A tribesman aims his AK-47 while taking a position next to the house of Sheik Sadeq al-Ahmar, the head of the powerful Hashid tribe, during clashes with Yemeni security forces in Sana'a, Yemen, May 24, 2011.

A tribesman aims his AK-47 while taking a position next to the house of Sheik Sadeq al-Ahmar, the head of the powerful Hashid tribe, during clashes with Yemeni security forces in Sana'a, Yemen, May 24, 2011.

Yemeni opposition tribesmen have taken control of several government buildings in the capital, Sana'a, while engaging in a second day of heavy fighting with forces loyal to President Ali Abdullah Saleh.

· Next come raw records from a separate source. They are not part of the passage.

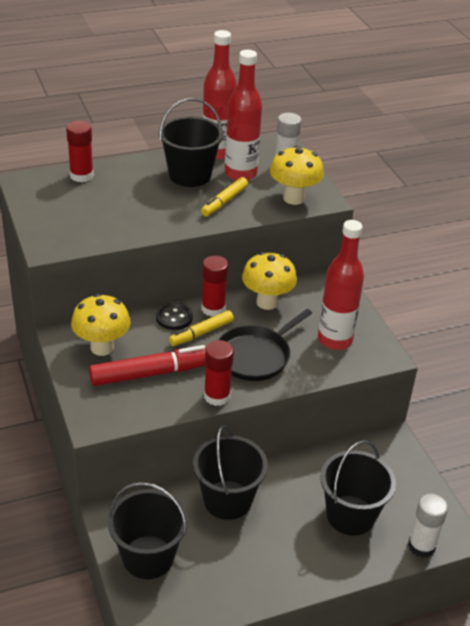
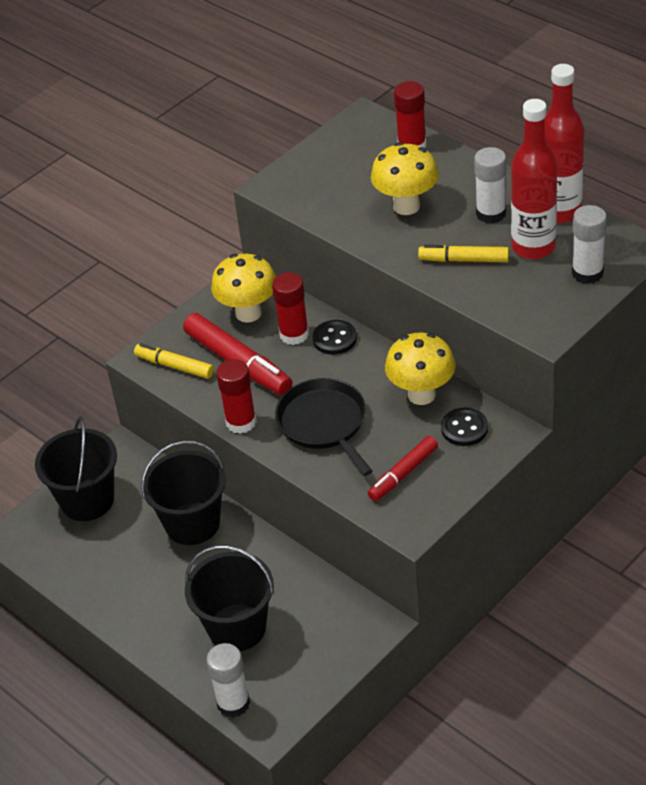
camera: 70 degrees right, 5 degrees up
(190, 175) = (491, 213): black bucket -> white glue stick
(201, 333) = (327, 369): yellow marker -> yellow marker (174, 366)
(213, 309) = (374, 360): red glue stick -> red glue stick (294, 334)
(255, 356) = (324, 423): black pan -> black pan turned 45 degrees clockwise
(293, 198) = (525, 307): yellow mushroom -> yellow mushroom (406, 206)
(314, 298) = (464, 428): none -> black button
(335, 340) = (403, 474): red bottle -> red marker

Witnesses say tribal fighters allied with Sheik Sadeq al-Ahmar sealed off the commerce ministry and other government offices in northern Sana'a's Hassaba district on Tuesday.

Tribesmen said government forces stationed near the interior ministry fired mortars at al-Ahmar's residence in Hassaba, killing five fighters.

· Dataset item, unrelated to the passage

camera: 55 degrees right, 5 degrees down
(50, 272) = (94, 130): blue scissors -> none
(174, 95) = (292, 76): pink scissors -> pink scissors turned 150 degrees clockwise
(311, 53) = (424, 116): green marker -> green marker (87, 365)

The government accused the tribesmen of attacking a nearby school. At least 12 people, including one government security force member, have been killed in the fighting in recent days.

Al-Ahmar joined unarmed Yemeni opposition activists in March to call for the ouster of Saleh, who also belongs to the Hashid tribe.

The tribal chief's decision to engage his fighters in battle with the government marks an escalation of the near-four month old uprising.

Gulf Arab states suspended their efforts to mediate in the uprising on Sunday, after Saleh refused to sign a deal to hand power to a deputy within 30 days in return for legal immunity.

Saleh backed out of the agreement Sunday after Yemen's opposition signed it the previous day. It was the third time the Yemeni leader has refused to sign the deal.